Buying spectrum to make National Landing the "first 5G city".

I don't know how unique this is, but seems like a smart move.

I had not heard or thought of a developer doing this.


JBG SMITH Awarded CBRS Spectrum in National Landing Through FCC Auction
Spectrum acquisition is part of a broader initiative to establish National Landing as one of the Nation’s first 5G cities
Business Wire
BETHESDA, Md. -- September 21, 2020
JBG SMITH, a leading owner and developer of high-quality, mixed-use properties in the Washington, DC market, announced today that it has acquired seven blocks of Citizens Broadband Radio Service (CBRS) spectrum stretching across Arlington County and the City of Alexandria through a national FCC auction that concluded in late August.
JBG SMITH’s investment in CBRS spectrum is part of a broader effort to develop National Landing into a world-class innovation district.
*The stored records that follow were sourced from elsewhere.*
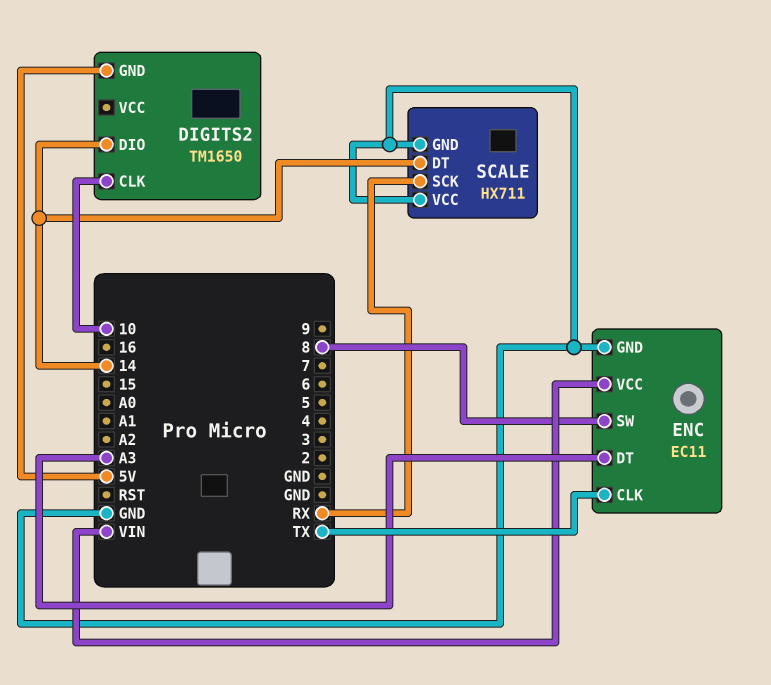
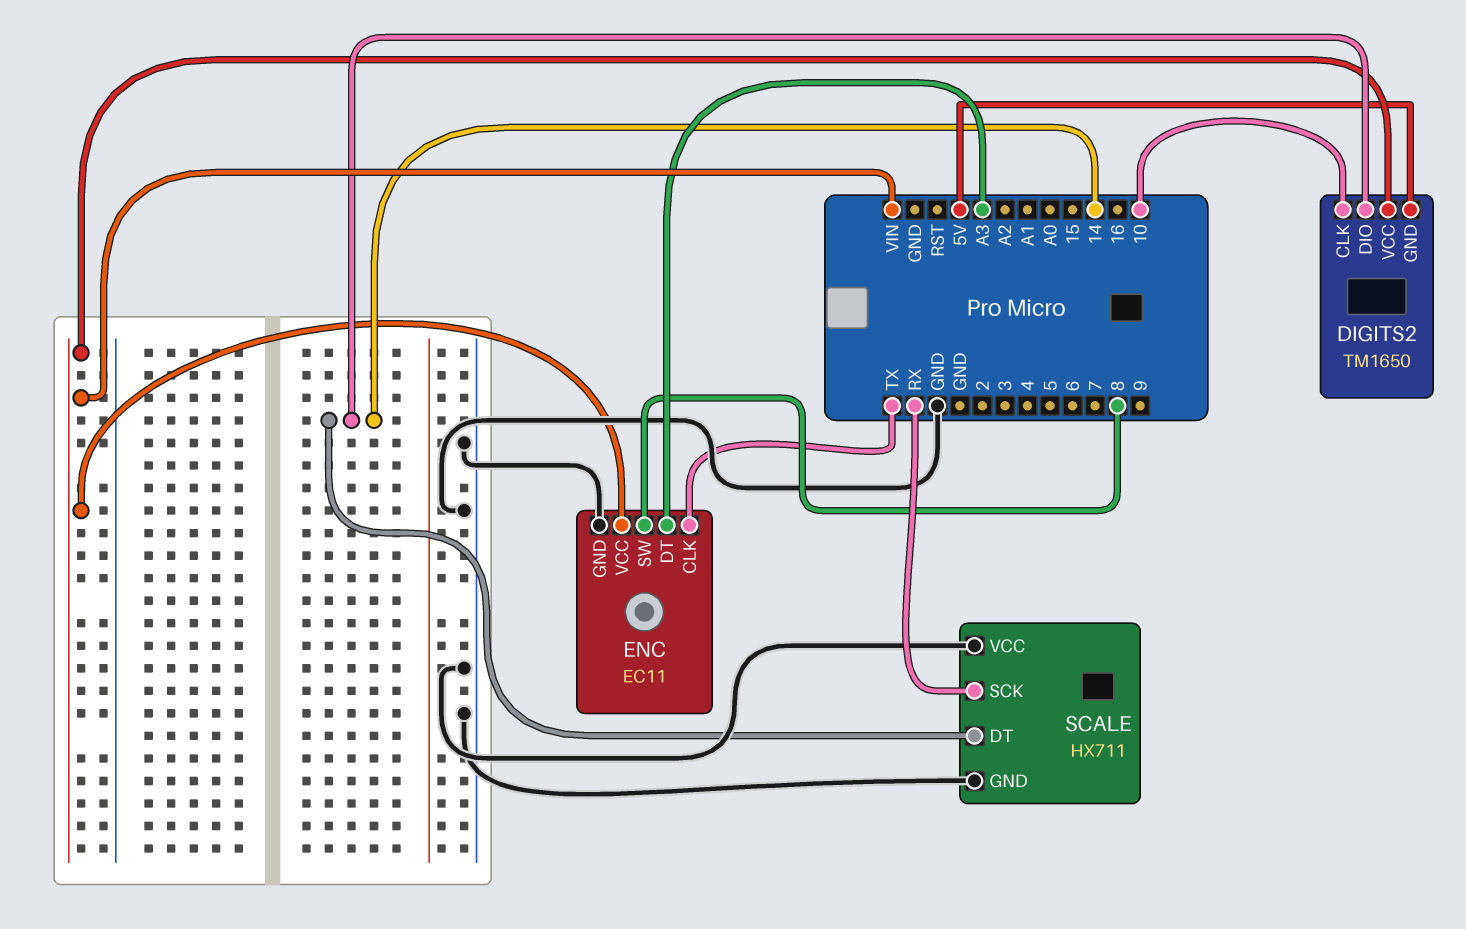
DIGITS2 pin VCC: none -> VIN

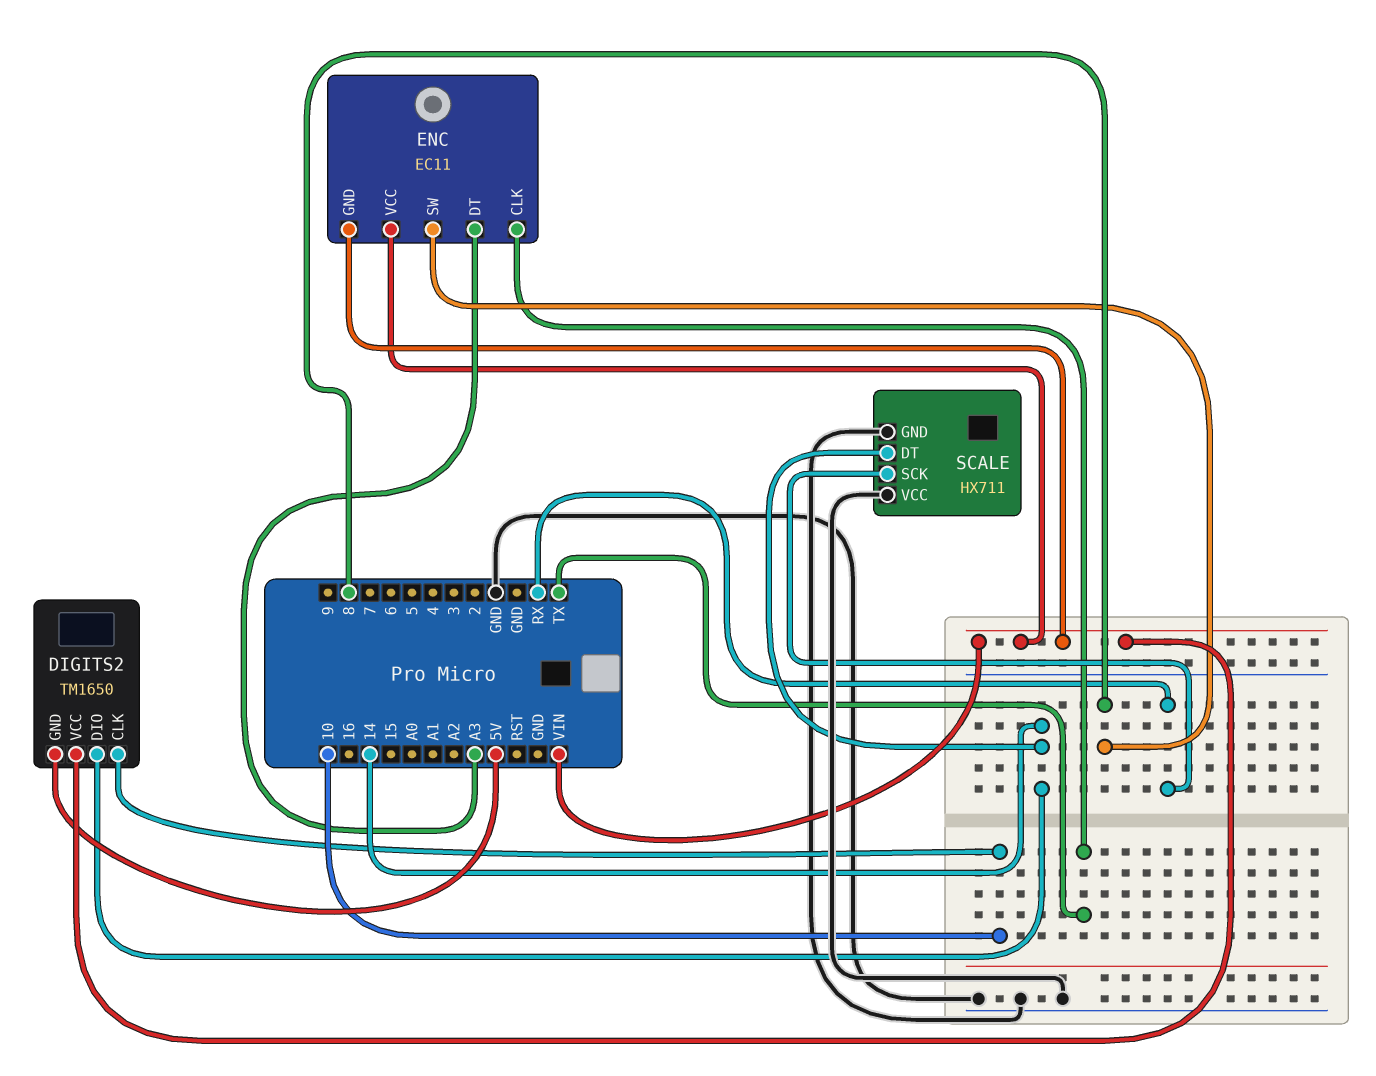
ENC pin GND: GND -> VIN

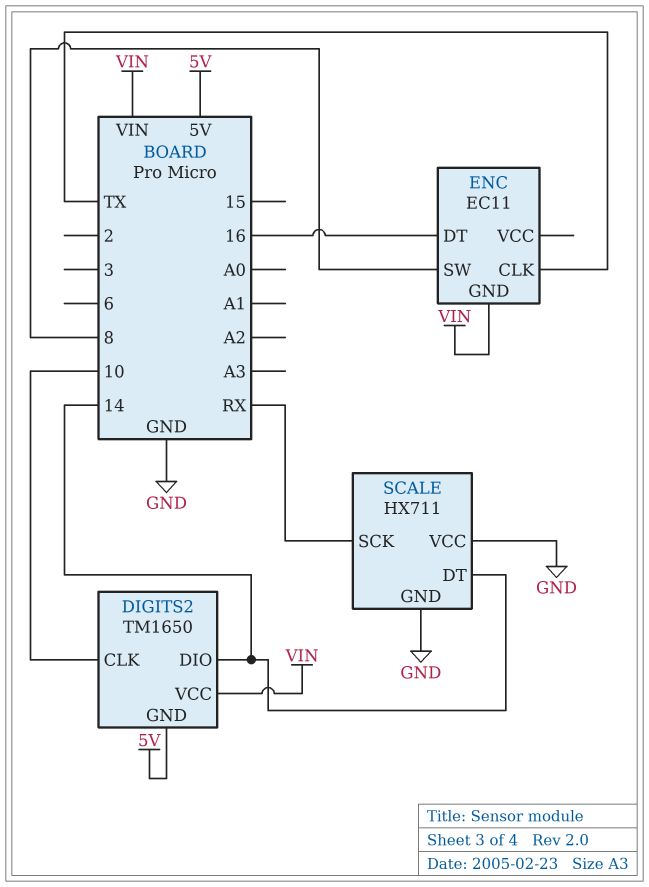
ENC pin DT: A3 -> 16
ENC pin VCC: VIN -> none

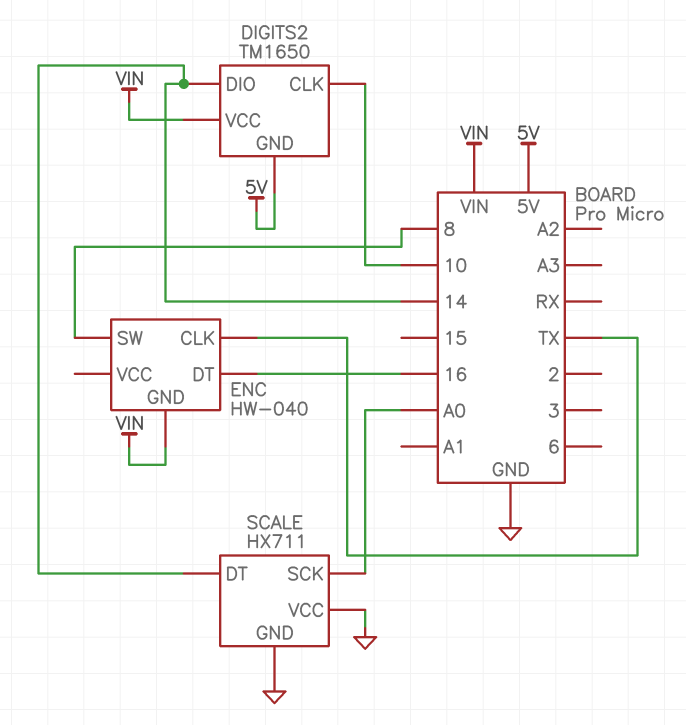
ENC: EC11 -> HW-040
SCALE pin SCK: RX -> A0

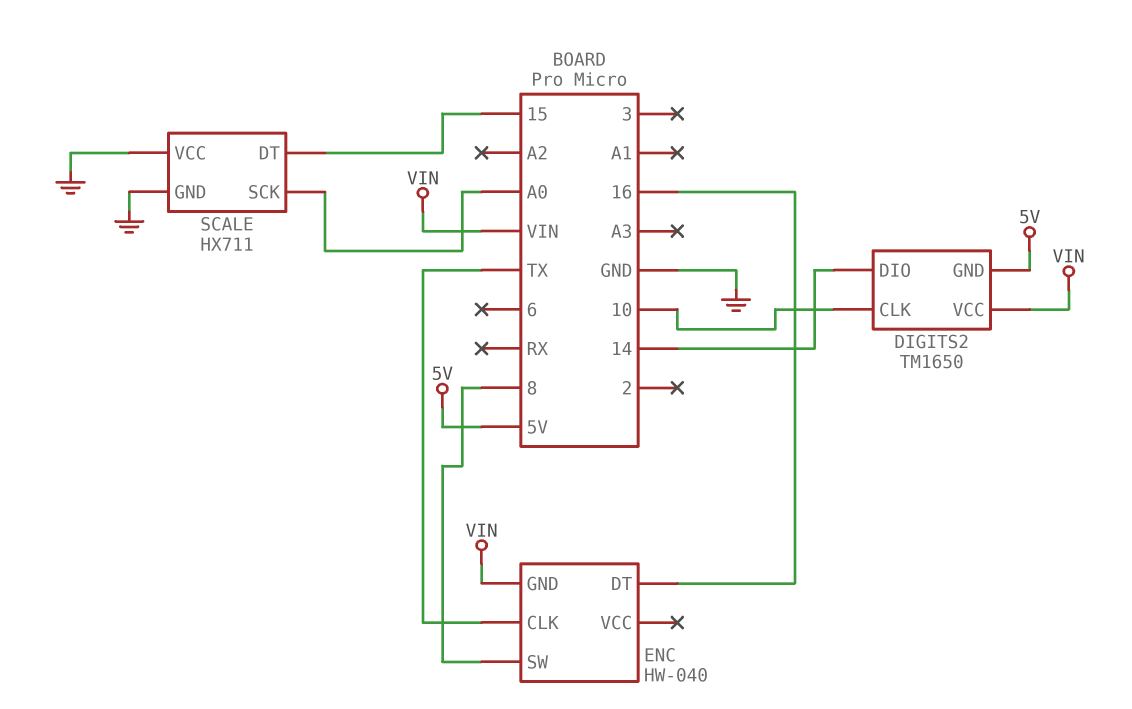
SCALE pin DT: 14 -> 15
The acquisition of spectrum accelerates JBG SMITH’s ability to partner with leading service providers to bring 5G and other technology infrastructure to National Landing. JBG SMITH envisions the area as a canvas for innovation in industry clusters such as defense and cybersecurity, cloud/edge computing, internet of things (IoT), and artificial intelligence (AI). This robust technology infrastructure will allow enterprises to connect everything and everyone in real time and transform customer engagement and experiences in National Landing.
JBG SMITH acquired four Priority Access Licenses (PAL) totaling 40 MHz in Arlington (the maximum allowed in one jurisdiction for a single entity) and three PALs (30 MHz) in Alexandria. A JBG SMITH subsidiary, SEAD LLC, purchased the seven licenses for $25.3 million. The licenses will span over 16.2 million square feet in National Landing and Potomac Yard, where JBG SMITH is the largest holder of existing and developable real estate. The submarket is also home to Amazon HQ2, the Virginia Tech Innovation Campus, and a diverse array of offices, apartments, retail, and open space.
“JBG SMITH recognized that the FCC’s CBRS spectrum auction was an opportunity to align National Landing with the needs of cutting-edge tenants, while significantly enhancing our broader smart city and digital placemaking plans throughout the neighborhood,” said Evan Regan-Levine, EVP Strategic Innovation and Research. “Our investment in next-generation connectivity infrastructure will further cement National Landing as a premier global destination for entrepreneurs, universities, and global technology companies to ideate, innovate, and scale globally.”
Matt Kelly, CEO, added, “We pursued ownership in spectrum to accelerate the roll-out of a ubiquitous 5G network in National Landing. We are eager to attract best-in-class service providers, so that our customers – the people that live, work, and play in National Landing – have the connectivity tools needed to innovate in an increasingly digital and flexible post-COVID economy.”